Two Texas universities are getting high marks from Washington Monthly magazine for enrolling low-income students, and encouraging academic research and public service. Texas A&M University and the University of Texas-El Paso both made the Top 10 on a list otherwise dominated by California schools.

The schools ranked fourth and eighth respectively, representing two very different geographic locations, but both with the same goals. To qualify for the list, magazine editors looked at social mobility, or the way schools recruit and then follow a low-income student through to graduation.

 To qualify for the list, magazine editors looked at social mobility, or the way schools recruit and then follow a low-income student through to graduation. 

The rankings also take the number of “cutting-edge scholarship and PhDs” into consideration. Service is the third criteria for inclusion on the list, and can range from joining the Peace Corp. to serving in the military.

Texas A&M’s provost and executive vice president for academic affairs Karan Watson said in a press release it’s rewarding to see the school recognized for its hard work.

“I am proud of our efforts, which remind students that Aggies Commit to Learning for a Lifetime and our faculty continue to excel in our complete mission of teaching, research and service to our community, state and nation,” Watson said.

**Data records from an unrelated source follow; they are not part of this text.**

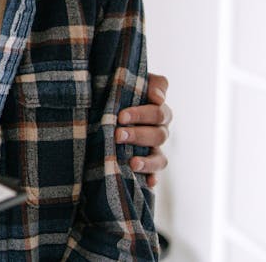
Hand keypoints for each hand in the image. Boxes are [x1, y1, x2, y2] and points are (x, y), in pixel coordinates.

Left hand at [116, 72, 171, 186]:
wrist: (106, 106)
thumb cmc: (120, 91)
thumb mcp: (131, 82)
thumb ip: (149, 83)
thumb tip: (157, 97)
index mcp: (158, 111)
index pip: (159, 113)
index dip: (142, 114)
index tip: (121, 116)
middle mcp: (159, 131)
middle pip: (158, 135)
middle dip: (138, 135)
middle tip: (118, 135)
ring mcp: (154, 149)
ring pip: (160, 157)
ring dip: (147, 161)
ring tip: (132, 163)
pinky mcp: (146, 164)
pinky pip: (154, 174)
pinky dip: (152, 178)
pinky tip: (148, 183)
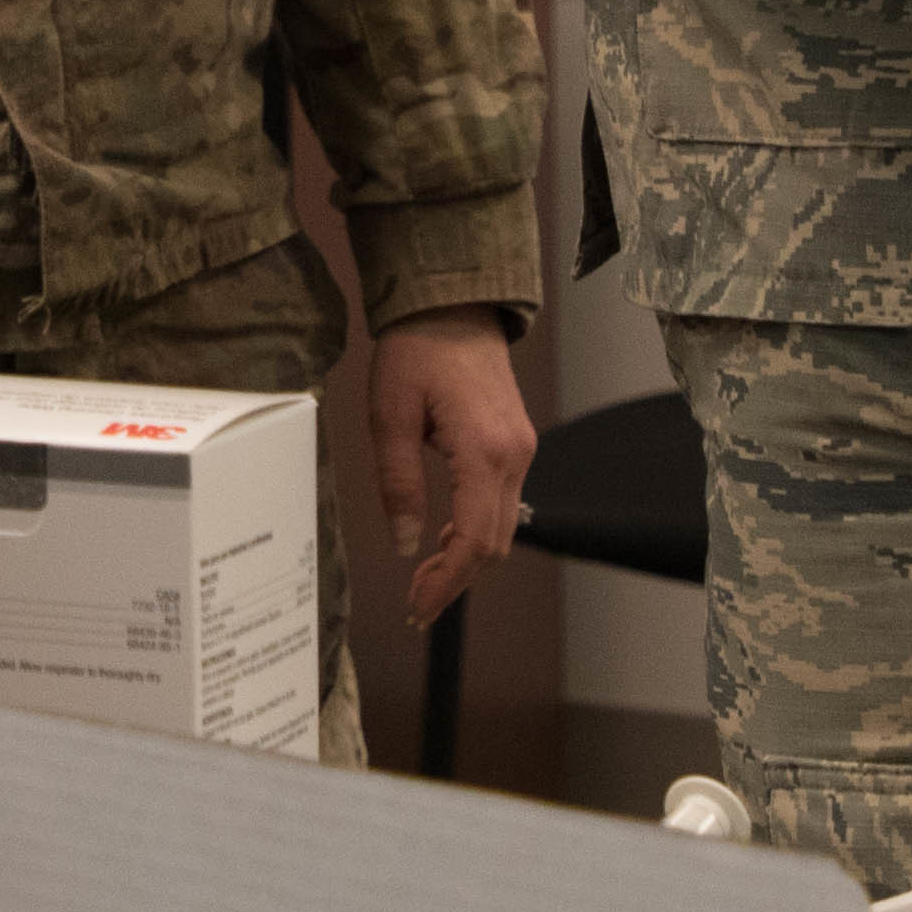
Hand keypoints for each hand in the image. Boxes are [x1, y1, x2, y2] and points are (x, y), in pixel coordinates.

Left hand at [365, 311, 537, 629]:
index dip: (447, 582)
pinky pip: (503, 503)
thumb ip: (399, 484)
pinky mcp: (516, 444)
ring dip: (467, 558)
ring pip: (502, 528)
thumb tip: (406, 543)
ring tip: (424, 575)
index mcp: (484, 450)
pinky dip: (477, 530)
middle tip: (416, 601)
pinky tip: (444, 535)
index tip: (419, 606)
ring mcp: (522, 450)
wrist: (453, 304)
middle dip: (456, 579)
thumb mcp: (389, 416)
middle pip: (494, 544)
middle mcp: (515, 455)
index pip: (474, 540)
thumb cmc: (417, 350)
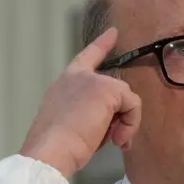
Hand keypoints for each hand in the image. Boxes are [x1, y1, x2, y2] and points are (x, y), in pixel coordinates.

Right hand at [18, 27, 142, 176]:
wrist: (50, 150)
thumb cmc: (56, 147)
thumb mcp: (70, 124)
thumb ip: (89, 113)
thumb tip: (115, 123)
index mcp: (63, 84)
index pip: (85, 59)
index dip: (101, 45)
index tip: (113, 33)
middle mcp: (77, 77)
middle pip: (113, 89)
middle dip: (118, 115)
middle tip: (114, 139)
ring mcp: (92, 80)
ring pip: (125, 99)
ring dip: (124, 123)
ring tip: (112, 142)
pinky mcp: (107, 90)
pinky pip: (133, 105)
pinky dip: (130, 125)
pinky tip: (117, 140)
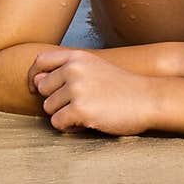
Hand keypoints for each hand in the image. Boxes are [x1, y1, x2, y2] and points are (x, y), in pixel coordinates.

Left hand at [28, 47, 157, 135]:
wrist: (149, 99)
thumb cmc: (123, 87)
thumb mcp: (96, 68)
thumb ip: (68, 70)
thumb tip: (36, 81)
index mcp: (77, 57)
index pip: (40, 61)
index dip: (33, 76)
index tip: (34, 88)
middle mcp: (73, 70)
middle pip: (43, 90)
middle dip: (56, 101)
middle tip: (78, 105)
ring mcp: (76, 89)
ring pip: (49, 108)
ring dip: (64, 115)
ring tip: (87, 113)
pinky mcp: (79, 109)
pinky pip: (58, 123)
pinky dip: (69, 127)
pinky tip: (88, 122)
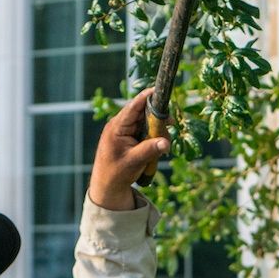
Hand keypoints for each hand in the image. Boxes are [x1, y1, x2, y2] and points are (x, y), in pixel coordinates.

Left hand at [88, 88, 169, 210]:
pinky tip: (158, 147)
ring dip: (157, 130)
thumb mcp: (134, 161)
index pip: (133, 106)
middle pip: (143, 113)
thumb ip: (150, 150)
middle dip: (157, 118)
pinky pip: (145, 132)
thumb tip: (167, 142)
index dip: (146, 97)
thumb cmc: (116, 174)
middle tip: (171, 124)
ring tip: (163, 143)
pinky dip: (154, 137)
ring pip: (146, 123)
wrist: (107, 187)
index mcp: (117, 127)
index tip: (158, 90)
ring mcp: (125, 131)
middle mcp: (120, 125)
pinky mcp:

UTEP’s close location to the United States/Mexico border gives the school a unique educational opportunity, and one the university believes is crucial to attain the American Dream.

“We have stayed true to our mission of access, affordability and excellence, and we are energized by our transformational role in the lives of our graduates and their families, and in the human and economic development of the U.S.-Mexico border region we serve,” UTEP president Diana Natalicio said. 

A key differentiator between the Washington Monthly list and other respected publication’s rankings is how the editors view student applications. Rather than reward the schools that deny the most applications, the magazine gives kudos to universities that positively contribute to society and seek to enroll low-income students.

West Coast schools ruled the Washington Monthly rankings, with the University of California-San Diego nabbing the number one spot, followed by University of California-Riverside and the University of California-Berkley. Texas A&M breaks up the California run with its fourth place ranking. The University of California-Los Angeles comes in fifth.